### Request
Pictures should be omitted; restate word for word the lines from the one holding "Termín: - jaro 2026 - poté dle domluvy" through the last line of the entries below.

[Extracted page text data]

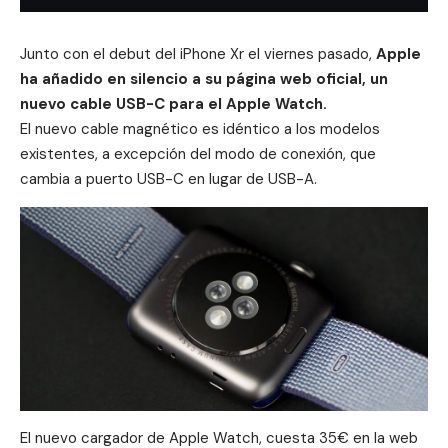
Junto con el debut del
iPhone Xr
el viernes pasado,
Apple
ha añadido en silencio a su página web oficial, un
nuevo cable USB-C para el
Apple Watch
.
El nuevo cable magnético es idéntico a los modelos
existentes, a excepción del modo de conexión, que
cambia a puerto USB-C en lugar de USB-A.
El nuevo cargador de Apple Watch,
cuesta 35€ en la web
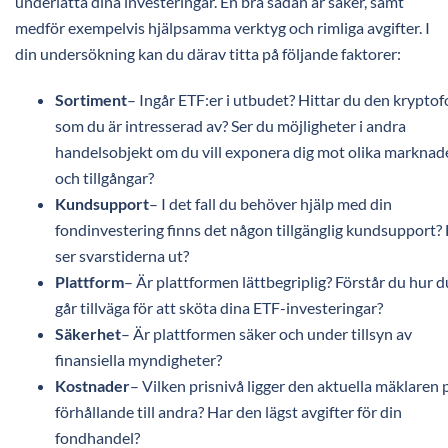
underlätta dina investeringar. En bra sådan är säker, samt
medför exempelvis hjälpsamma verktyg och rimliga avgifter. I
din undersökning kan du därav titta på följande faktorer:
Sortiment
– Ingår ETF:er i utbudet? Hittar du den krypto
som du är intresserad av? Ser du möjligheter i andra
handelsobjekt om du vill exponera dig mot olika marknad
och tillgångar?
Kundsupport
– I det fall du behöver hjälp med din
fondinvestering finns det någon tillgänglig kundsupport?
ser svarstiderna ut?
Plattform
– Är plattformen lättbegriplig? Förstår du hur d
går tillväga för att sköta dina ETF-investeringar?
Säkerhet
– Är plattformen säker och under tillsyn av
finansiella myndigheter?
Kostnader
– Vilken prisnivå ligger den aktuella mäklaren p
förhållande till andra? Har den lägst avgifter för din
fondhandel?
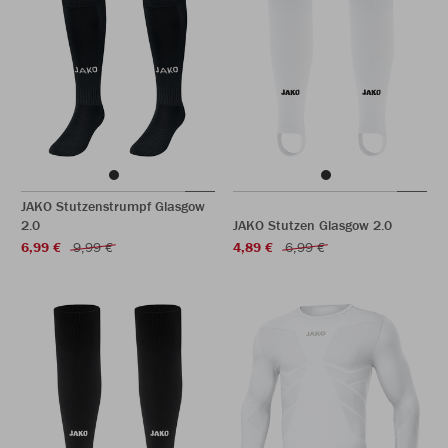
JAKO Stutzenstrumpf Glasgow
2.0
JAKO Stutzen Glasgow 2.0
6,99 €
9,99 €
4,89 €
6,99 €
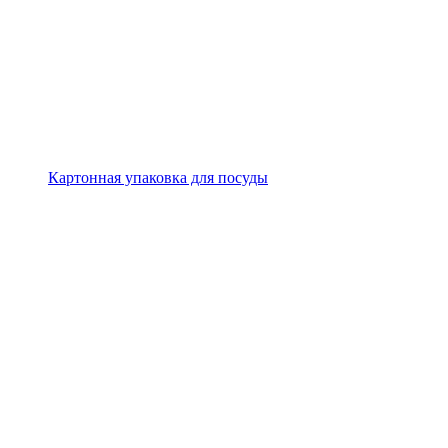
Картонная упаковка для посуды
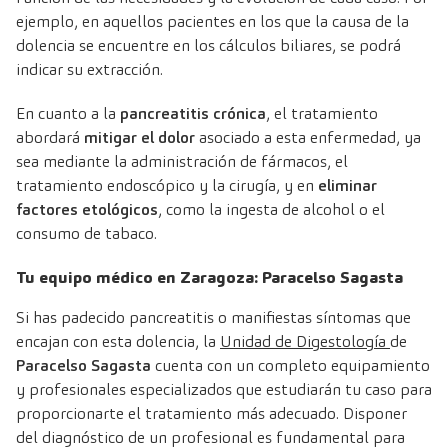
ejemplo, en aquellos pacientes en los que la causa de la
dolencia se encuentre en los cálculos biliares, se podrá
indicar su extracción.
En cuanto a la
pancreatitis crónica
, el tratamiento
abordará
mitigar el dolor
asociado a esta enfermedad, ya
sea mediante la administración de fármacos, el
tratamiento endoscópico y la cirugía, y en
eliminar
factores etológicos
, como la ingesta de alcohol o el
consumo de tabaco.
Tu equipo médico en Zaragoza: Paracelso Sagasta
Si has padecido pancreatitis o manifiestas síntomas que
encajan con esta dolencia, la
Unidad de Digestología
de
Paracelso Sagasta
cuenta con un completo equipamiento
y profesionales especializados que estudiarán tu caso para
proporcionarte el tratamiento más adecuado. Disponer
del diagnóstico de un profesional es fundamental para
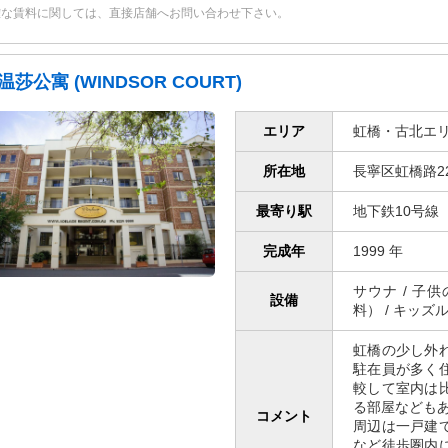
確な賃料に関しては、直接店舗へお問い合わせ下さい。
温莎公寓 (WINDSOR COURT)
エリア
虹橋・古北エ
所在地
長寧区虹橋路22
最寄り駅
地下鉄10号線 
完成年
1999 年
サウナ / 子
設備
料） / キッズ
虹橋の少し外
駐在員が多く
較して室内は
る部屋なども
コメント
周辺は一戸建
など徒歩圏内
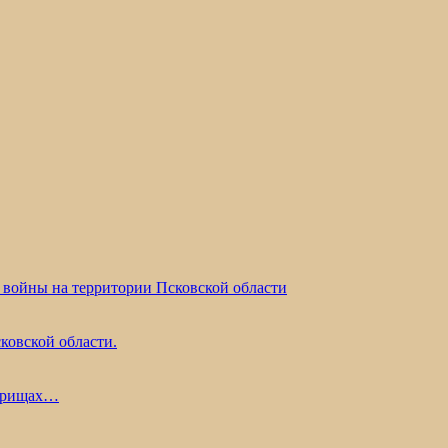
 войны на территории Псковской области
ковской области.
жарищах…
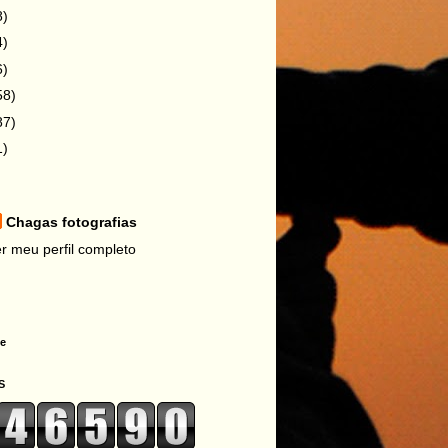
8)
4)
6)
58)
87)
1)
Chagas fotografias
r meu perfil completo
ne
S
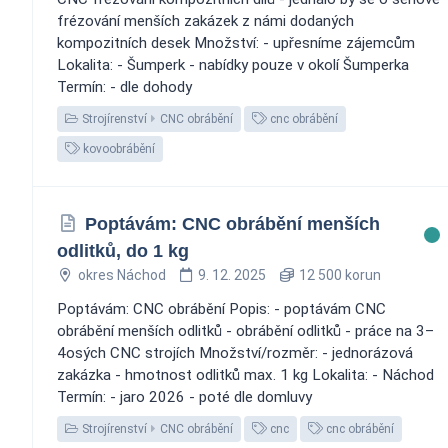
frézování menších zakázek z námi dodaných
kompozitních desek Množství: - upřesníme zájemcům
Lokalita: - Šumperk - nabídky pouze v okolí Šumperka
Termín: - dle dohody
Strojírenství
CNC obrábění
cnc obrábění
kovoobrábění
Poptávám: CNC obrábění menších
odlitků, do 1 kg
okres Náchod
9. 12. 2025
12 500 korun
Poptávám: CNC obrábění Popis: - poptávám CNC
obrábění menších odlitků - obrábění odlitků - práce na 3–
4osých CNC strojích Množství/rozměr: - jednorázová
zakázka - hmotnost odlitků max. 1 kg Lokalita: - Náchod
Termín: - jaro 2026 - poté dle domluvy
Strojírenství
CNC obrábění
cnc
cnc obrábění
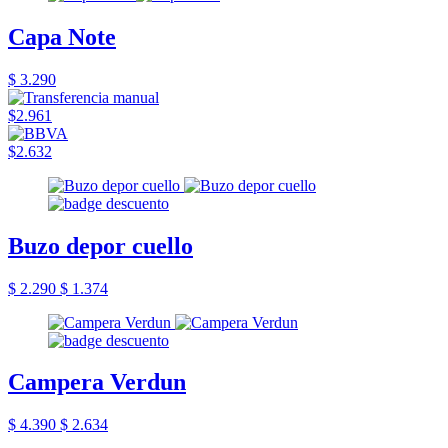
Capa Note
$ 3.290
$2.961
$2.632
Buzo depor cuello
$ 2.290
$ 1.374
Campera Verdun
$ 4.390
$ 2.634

### Answer
Termín: - jaro 2026 - poté dle domluvy
Strojírenství
CNC obrábění
cnc
cnc obrábění
Capa Note
$ 3.290
$2.961
$2.632
Buzo depor cuello
$ 2.290
$ 1.374
Campera Verdun
$ 4.390
$ 2.634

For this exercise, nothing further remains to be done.